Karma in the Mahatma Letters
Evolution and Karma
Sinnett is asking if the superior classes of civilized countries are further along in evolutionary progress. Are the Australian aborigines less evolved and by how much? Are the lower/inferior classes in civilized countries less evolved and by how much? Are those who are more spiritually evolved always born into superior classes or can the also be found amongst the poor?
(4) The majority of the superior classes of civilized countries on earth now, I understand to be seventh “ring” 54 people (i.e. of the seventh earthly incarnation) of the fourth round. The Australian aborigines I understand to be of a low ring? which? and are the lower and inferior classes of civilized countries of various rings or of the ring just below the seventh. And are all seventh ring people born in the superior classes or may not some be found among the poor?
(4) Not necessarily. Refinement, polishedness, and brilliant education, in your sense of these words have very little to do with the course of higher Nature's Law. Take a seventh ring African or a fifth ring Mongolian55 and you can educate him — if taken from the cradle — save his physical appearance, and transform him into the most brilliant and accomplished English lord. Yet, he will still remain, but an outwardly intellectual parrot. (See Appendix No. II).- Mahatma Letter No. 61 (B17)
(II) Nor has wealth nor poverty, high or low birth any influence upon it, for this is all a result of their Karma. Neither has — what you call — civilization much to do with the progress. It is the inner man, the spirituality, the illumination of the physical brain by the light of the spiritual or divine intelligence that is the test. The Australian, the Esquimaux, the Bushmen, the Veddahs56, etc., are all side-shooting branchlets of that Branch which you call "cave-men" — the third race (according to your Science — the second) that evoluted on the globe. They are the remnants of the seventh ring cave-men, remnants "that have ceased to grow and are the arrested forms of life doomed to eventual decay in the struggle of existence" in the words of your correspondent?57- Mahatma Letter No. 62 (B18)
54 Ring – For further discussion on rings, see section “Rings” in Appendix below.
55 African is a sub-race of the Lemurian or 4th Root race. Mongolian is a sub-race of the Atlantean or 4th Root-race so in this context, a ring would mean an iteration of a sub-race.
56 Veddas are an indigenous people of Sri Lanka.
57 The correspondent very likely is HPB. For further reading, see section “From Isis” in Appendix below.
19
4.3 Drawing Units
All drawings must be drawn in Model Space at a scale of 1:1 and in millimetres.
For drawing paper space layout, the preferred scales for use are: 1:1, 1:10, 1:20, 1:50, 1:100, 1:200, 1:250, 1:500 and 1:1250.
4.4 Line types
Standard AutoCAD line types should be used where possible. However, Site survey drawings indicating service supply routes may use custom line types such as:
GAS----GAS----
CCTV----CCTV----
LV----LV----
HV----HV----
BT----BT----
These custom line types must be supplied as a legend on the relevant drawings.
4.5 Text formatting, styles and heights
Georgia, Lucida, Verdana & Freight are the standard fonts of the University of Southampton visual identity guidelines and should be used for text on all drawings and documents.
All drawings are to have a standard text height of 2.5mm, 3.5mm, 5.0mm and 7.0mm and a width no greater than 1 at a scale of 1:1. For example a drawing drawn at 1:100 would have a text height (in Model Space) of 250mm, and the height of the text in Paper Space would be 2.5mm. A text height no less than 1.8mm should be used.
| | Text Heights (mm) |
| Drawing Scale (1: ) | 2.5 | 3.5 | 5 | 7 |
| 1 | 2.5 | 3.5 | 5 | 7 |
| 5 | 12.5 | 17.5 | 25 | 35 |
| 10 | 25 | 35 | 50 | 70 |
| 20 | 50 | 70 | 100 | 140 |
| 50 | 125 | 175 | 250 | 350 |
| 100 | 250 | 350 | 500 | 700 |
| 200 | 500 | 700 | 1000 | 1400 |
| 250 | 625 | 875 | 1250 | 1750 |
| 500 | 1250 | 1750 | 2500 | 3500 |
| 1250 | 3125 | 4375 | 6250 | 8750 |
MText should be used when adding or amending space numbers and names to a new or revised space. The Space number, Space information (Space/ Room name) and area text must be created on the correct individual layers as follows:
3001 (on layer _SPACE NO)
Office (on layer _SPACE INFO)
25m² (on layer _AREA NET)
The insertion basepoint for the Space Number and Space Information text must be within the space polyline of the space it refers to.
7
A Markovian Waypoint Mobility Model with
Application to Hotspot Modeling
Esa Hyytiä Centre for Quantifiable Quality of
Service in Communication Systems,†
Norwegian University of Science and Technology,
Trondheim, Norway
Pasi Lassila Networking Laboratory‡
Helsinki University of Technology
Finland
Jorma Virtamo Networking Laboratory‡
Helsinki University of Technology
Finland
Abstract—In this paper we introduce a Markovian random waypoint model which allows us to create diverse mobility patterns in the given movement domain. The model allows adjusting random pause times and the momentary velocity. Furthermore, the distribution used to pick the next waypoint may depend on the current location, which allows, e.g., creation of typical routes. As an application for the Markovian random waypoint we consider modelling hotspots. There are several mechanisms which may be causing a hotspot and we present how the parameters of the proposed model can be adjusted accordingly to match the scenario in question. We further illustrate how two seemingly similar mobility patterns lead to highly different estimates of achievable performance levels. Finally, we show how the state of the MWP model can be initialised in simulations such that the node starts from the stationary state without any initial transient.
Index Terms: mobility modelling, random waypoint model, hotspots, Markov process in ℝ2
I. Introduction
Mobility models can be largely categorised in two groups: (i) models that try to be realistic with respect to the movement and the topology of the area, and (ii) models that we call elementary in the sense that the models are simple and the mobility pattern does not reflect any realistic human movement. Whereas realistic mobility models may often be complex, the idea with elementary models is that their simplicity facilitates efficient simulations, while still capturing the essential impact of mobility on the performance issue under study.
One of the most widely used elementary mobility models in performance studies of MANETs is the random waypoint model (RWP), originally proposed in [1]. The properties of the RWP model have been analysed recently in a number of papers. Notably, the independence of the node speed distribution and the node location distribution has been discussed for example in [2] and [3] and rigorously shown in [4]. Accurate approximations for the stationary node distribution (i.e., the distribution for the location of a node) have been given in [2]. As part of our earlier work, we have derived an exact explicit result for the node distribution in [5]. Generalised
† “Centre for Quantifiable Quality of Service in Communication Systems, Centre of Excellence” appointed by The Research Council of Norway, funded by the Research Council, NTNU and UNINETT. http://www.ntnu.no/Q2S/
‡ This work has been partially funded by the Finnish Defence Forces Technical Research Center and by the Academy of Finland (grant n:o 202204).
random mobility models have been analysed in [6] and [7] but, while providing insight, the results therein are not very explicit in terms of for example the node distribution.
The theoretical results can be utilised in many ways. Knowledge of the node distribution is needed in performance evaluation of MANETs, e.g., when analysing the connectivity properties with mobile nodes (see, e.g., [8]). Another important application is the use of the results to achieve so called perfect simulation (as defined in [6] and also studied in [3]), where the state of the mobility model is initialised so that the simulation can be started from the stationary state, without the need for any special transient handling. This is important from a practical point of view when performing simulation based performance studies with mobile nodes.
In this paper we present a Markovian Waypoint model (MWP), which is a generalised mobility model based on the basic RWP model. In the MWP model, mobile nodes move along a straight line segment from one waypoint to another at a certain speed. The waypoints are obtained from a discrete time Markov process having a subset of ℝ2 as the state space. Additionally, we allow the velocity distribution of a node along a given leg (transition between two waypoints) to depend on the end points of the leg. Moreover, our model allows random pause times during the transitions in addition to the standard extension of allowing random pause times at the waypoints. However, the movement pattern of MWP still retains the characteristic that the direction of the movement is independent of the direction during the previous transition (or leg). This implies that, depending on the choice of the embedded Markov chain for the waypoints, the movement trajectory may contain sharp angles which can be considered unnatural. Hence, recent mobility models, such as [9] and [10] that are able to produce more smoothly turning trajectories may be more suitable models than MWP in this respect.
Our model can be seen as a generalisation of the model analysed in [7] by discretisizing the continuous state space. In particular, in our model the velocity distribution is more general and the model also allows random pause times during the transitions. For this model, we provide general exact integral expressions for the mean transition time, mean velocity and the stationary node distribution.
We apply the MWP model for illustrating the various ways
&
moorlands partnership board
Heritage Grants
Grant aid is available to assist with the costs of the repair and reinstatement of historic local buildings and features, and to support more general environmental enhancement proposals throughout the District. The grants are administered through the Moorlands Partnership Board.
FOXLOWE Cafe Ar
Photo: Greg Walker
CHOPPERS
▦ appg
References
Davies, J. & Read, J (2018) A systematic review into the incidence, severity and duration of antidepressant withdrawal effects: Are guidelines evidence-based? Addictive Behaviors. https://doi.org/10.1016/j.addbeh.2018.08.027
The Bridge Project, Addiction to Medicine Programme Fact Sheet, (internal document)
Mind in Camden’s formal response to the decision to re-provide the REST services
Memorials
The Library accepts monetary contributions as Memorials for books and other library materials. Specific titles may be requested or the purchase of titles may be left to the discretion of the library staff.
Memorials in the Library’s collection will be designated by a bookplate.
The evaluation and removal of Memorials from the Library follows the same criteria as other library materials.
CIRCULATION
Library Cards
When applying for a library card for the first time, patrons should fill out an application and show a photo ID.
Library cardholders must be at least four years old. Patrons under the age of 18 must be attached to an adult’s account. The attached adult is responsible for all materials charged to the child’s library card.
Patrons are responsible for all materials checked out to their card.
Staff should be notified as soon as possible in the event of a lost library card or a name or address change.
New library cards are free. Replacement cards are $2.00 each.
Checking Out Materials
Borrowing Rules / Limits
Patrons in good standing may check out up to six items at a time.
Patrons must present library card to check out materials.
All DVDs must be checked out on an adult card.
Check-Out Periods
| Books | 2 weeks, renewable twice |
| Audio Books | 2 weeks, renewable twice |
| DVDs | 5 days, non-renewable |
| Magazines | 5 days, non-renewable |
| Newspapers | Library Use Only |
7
#####
__WORK REQUIRED__:
Using the records above, output exactly the lines from the first through the line that contains "Evolution and Karma", with both of those included.

__FINISHED TASK__:
Karma in the Mahatma Letters
Evolution and Karma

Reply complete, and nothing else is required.